§ 本文:
^^^^

説明

水切り乾燥装置及び水切り乾燥方法

【課題】水洗い処理後の被洗浄物を、水分が分離・除去された状態に水切り乾燥することができる水切り乾燥装置及び水切り乾燥方法を提供する。
【解決手段】水洗い処理後の被洗浄物Aを、浸漬槽4に貯液されたフッ素系溶剤とアルコール系溶剤を混合してなる洗浄液Bに浸漬し、被洗浄物Aに付着する水分を洗浄液Bに混入したアルコール系溶剤に溶解させて分離・除去する。浸漬槽4から取り出した浸漬洗浄後の被洗浄物Aを、洗浄液Bの蒸気Baからなる蒸気層5に移動させて、洗浄液Bの蒸発気化が促進される温度に加熱する。蒸気層5から取り出した蒸気洗浄後の被洗浄物Aを、遠赤外線ヒータ6,6から放射される遠赤外線により加熱して、被洗浄物Aに付着するアルコール系溶剤を蒸発気化させて水切り乾燥する。

【発明の詳細な説明】
【技術分野】
【0001】
この発明は、例えば硝子基板、液晶表示板、或いは、電子部品、光学部品、精密部品、金属部品等の水洗い処理された被洗浄物から水分を分離・除去する際に用いられる水切り乾燥装置及び水切り乾燥方法に関する。

^^^^

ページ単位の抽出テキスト
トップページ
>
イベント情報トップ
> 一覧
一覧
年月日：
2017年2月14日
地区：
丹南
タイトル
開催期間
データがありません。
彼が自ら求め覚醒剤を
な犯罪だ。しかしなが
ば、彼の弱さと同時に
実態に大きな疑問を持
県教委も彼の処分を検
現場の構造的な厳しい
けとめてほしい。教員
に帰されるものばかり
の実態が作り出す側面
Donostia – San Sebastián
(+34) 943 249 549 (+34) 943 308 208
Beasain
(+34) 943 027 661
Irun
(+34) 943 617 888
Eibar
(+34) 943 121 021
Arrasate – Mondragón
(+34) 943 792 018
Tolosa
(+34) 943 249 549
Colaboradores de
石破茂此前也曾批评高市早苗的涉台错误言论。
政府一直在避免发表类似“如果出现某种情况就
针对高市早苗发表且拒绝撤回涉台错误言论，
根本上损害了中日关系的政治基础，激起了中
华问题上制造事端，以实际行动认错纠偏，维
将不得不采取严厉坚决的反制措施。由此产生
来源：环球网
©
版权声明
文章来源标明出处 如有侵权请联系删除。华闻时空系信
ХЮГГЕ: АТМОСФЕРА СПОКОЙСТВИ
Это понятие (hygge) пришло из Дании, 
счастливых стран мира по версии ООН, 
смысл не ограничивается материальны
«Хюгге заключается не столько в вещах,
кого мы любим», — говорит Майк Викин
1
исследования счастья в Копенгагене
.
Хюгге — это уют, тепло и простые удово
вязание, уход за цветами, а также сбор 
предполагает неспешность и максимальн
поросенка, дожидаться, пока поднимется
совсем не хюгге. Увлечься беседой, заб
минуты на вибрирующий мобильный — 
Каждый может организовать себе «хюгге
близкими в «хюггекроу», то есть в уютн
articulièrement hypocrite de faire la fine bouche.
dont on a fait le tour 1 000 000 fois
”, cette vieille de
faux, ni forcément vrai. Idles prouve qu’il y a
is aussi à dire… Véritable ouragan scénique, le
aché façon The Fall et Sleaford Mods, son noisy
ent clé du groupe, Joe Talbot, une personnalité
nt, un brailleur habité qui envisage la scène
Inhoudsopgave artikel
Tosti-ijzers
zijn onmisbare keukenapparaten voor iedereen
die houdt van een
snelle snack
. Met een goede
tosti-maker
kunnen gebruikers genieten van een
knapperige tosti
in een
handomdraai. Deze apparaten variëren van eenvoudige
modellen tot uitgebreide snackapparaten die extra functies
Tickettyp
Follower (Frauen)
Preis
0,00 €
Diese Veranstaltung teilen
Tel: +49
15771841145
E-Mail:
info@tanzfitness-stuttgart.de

^^^^

§ 課題の指示:
a. 本文で、水洗い処理された被洗浄物の例として挙げられているものをすべて書き出せ。
b. ページ単位の抽出テキストの行を、最初の行から「совсем не хюгге. Увлечься беседой, заб」を含む行まで取り出し、「一覧」を「リスト」に改めて示せ。ほかはそのままにすること。
本文と行は互いに関係のない別々の資料である。

§ 番号付き解答:
a.
硝子基板
液晶表示板
電子部品
光学部品
精密部品
金属部品

b.
トップページ
>
イベント情報トップ
> リスト
リスト
年月日：
2017年2月14日
地区：
丹南
タイトル
開催期間
データがありません。
彼が自ら求め覚醒剤を
な犯罪だ。しかしなが
ば、彼の弱さと同時に
実態に大きな疑問を持
県教委も彼の処分を検
現場の構造的な厳しい
けとめてほしい。教員
に帰されるものばかり
の実態が作り出す側面
Donostia – San Sebastián
(+34) 943 249 549 (+34) 943 308 208
Beasain
(+34) 943 027 661
Irun
(+34) 943 617 888
Eibar
(+34) 943 121 021
Arrasate – Mondragón
(+34) 943 792 018
Tolosa
(+34) 943 249 549
Colaboradores de
石破茂此前也曾批评高市早苗的涉台错误言论。
政府一直在避免发表类似“如果出现某种情况就
针对高市早苗发表且拒绝撤回涉台错误言论，
根本上损害了中日关系的政治基础，激起了中
华问题上制造事端，以实际行动认错纠偏，维
将不得不采取严厉坚决的反制措施。由此产生
来源：环球网
©
版权声明
文章来源标明出处 如有侵权请联系删除。华闻时空系信
ХЮГГЕ: АТМОСФЕРА СПОКОЙСТВИ
Это понятие (hygge) пришло из Дании, 
счастливых стран мира по версии ООН, 
смысл не ограничивается материальны
«Хюгге заключается не столько в вещах,
кого мы любим», — говорит Майк Викин
1
исследования счастья в Копенгагене
.
Хюгге — это уют, тепло и простые удово
вязание, уход за цветами, а также сбор 
предполагает неспешность и максимальн
поросенка, дожидаться, пока поднимется
совсем не хюгге. Увлечься беседой, заб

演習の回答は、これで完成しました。